BAFTA-winning actor/writer/director Noel Clarke has seen his fair share of in-front-of-the-camera work, but he’s still working on becoming a household name. Most sci-fi fans have seen him in the early years of the “Doctor Who” reboot as Mickey, Rose Tyler’s boyfriend, and he’s had quite a bit of work in Britain.
His latest major piece is “220.127.116.11,” which he wrote and co-directed with Mark Davis. The story follows four London girls who stumble into a jewel heist. The movie is told from each of the four girls’ perspective over a weekend, as the heist intersects with their own personal problems.
Like many films and television shows I’ve seen lately, I admire the ambition. Unfortunately, it’s the execution that fails here. None of the characters are even remotely likeable.
Jo (Emma Roberts) is meant to be a hard-working blue-collar girl, but she’s not very nice to anyone, including her friends. Cassandra (Tamsin Egerton) is the rich girl who travels to New York to lose her virginity to her online boyfriend, but she makes such stupid moves throughout the movie, I just don’t sympathize with her.
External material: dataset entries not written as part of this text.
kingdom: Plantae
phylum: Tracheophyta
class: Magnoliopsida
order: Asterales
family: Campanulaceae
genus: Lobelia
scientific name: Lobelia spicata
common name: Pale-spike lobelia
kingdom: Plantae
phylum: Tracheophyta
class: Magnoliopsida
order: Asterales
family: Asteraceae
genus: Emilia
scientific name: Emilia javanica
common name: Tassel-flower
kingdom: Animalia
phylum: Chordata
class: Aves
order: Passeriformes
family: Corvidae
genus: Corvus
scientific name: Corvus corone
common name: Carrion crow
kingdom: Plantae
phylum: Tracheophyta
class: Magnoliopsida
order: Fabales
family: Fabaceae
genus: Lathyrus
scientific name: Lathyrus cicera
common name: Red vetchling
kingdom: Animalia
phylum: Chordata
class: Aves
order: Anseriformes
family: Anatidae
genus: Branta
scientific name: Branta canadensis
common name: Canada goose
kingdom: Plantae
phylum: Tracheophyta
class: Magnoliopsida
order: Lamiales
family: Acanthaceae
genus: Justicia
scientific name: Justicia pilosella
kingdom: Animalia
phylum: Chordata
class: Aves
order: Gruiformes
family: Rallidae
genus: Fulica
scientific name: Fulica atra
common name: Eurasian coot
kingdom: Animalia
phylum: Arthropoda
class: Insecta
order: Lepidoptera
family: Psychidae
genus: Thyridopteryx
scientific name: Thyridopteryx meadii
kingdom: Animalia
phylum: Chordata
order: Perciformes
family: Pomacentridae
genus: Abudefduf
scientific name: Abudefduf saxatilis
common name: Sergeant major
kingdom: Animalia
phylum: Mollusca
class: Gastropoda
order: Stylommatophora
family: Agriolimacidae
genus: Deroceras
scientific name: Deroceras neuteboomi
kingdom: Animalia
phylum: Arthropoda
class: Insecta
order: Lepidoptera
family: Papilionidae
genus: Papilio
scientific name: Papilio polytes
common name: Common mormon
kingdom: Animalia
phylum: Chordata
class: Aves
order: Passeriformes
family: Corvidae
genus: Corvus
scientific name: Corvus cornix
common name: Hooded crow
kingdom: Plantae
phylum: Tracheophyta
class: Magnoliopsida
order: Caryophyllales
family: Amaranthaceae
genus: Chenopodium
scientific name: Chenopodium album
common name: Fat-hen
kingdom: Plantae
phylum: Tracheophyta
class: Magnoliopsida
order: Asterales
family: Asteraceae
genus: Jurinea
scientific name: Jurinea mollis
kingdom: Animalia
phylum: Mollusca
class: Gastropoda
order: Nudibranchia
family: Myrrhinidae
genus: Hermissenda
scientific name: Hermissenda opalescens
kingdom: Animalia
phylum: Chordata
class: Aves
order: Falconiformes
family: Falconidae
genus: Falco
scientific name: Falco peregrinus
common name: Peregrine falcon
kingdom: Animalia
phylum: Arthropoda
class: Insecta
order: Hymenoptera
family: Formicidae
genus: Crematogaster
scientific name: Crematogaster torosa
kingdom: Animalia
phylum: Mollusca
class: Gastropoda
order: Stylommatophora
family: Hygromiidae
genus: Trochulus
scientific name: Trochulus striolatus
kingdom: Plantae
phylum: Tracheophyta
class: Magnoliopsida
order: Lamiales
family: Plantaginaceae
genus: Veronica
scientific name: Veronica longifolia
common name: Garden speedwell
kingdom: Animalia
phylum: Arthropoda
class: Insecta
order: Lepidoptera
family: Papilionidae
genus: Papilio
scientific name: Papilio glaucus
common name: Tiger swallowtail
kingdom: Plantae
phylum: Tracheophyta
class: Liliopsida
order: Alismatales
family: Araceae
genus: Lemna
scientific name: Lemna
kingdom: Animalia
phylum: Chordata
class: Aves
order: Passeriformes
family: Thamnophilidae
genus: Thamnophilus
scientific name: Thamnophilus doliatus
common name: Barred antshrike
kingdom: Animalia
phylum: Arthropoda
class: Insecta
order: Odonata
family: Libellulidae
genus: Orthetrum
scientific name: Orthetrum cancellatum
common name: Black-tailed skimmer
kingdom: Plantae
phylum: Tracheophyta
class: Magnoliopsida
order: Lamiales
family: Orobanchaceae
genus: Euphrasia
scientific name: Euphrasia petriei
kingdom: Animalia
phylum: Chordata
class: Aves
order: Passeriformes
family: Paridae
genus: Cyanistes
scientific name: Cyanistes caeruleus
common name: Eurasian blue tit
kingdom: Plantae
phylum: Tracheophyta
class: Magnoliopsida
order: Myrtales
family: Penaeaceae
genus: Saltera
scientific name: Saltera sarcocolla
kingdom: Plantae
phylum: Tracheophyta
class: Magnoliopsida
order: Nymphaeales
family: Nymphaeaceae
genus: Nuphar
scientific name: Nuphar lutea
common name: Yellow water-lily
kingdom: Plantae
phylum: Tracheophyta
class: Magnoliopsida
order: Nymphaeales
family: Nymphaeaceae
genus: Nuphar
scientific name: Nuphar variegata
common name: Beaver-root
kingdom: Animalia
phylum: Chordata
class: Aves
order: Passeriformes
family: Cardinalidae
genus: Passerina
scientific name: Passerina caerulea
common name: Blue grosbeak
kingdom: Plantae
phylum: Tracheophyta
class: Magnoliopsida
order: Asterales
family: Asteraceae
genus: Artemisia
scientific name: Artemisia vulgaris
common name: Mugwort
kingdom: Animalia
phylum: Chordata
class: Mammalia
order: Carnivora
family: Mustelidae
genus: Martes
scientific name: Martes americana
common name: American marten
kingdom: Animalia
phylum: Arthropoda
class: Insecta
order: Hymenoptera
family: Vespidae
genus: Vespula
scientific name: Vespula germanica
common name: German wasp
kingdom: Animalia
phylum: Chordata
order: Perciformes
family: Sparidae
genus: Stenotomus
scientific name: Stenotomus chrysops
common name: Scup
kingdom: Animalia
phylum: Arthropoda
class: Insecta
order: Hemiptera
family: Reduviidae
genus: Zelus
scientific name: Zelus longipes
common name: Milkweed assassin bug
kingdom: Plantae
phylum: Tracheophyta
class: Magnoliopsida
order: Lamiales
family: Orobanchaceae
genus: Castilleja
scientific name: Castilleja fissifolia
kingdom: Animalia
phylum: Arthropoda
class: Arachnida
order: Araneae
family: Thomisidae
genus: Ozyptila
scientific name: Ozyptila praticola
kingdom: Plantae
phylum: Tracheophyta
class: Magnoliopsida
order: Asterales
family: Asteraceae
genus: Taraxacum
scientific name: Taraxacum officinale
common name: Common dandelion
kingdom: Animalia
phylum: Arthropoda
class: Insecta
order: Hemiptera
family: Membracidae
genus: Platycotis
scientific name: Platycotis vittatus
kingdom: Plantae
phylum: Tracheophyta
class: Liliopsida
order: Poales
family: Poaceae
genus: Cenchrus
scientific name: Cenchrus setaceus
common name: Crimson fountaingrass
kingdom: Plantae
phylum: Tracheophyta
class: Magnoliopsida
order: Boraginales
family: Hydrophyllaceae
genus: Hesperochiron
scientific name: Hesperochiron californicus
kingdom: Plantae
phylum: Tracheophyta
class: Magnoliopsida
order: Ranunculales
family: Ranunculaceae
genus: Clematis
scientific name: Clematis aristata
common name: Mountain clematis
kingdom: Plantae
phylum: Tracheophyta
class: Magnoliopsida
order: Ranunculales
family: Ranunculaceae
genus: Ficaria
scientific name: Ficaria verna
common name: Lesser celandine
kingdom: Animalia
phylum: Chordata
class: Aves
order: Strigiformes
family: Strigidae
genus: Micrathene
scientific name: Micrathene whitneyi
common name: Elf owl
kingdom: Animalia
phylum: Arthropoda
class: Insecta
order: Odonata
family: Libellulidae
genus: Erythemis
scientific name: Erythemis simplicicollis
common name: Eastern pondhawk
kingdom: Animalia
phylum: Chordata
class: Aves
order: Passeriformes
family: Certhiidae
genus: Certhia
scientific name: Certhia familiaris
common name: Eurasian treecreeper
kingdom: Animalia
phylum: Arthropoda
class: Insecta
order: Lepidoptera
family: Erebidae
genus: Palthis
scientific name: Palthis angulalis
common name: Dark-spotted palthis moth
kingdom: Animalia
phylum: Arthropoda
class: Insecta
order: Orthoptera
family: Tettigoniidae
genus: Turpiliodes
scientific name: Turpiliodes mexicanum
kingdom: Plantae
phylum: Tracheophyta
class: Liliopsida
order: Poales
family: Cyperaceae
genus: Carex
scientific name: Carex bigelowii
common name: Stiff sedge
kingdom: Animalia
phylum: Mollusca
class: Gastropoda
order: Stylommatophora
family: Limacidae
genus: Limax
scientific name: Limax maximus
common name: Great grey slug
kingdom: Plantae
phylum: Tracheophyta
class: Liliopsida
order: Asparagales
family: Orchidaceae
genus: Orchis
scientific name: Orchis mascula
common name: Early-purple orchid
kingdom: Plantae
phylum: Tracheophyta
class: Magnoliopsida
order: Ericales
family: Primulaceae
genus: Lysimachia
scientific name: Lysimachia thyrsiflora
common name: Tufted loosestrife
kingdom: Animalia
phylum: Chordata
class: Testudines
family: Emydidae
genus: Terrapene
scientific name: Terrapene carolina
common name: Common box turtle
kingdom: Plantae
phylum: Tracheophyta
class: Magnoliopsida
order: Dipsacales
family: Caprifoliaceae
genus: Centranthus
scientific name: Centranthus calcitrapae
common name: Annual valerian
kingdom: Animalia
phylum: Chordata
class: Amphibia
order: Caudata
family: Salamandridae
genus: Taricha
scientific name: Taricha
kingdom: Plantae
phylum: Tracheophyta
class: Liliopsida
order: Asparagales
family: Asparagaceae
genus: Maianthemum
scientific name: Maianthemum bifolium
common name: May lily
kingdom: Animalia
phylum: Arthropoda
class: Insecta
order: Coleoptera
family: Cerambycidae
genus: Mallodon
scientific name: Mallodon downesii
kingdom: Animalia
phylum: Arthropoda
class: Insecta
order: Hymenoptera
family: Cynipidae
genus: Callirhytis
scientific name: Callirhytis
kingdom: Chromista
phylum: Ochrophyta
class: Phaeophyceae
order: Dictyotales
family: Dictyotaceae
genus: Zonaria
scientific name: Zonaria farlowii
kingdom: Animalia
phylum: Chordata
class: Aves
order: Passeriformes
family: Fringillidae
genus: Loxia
Kerrys (Shanika Warren-Markland) is a defiant, rebellious lesbian who is ready to get in a fight with anyone who looks at her sideways, a terribly cliched character at best. Finally, there’s Shannon (Ophelia Lovibond), a mopey teen who was coerced into getting an abortion, which yields an awkward and often confused and preachy political element.
There’s an attempt to understand each of the girl’s perspective, but with no likability or sympathy for them, it’s hard to swallow. More over, as the movie tries to weave together this not-quite-so-brilliant-as-they-think-it-is jewel heist sidestory, the film feels like its held together with wet tissue paper and chewing gum. Like the forced abortion storyline with Shannon, this results in back-end preaching about conflict diamonds that only superficially gets mentioned but never gets examined in the slightest.
Clarke does some cool things with the camera, including an innovative way to show the four stories splitting up. However, this feels like a fantasy, trying to tell the story of four girls in what one might consider sexy in a wet dream. And to make the filmmaker fantasy complete, Clarke gives us the most unnecessary and out-of-place bit part by filmmaker Kevin Smith. I’m still trying to wrap my brain around that angle.
The Blu-ray comes with a 20-minute making-of featurette, which answers some of the questions that arise during the film, but sadly it’s a better-directed and more cohesive piece than the film itself.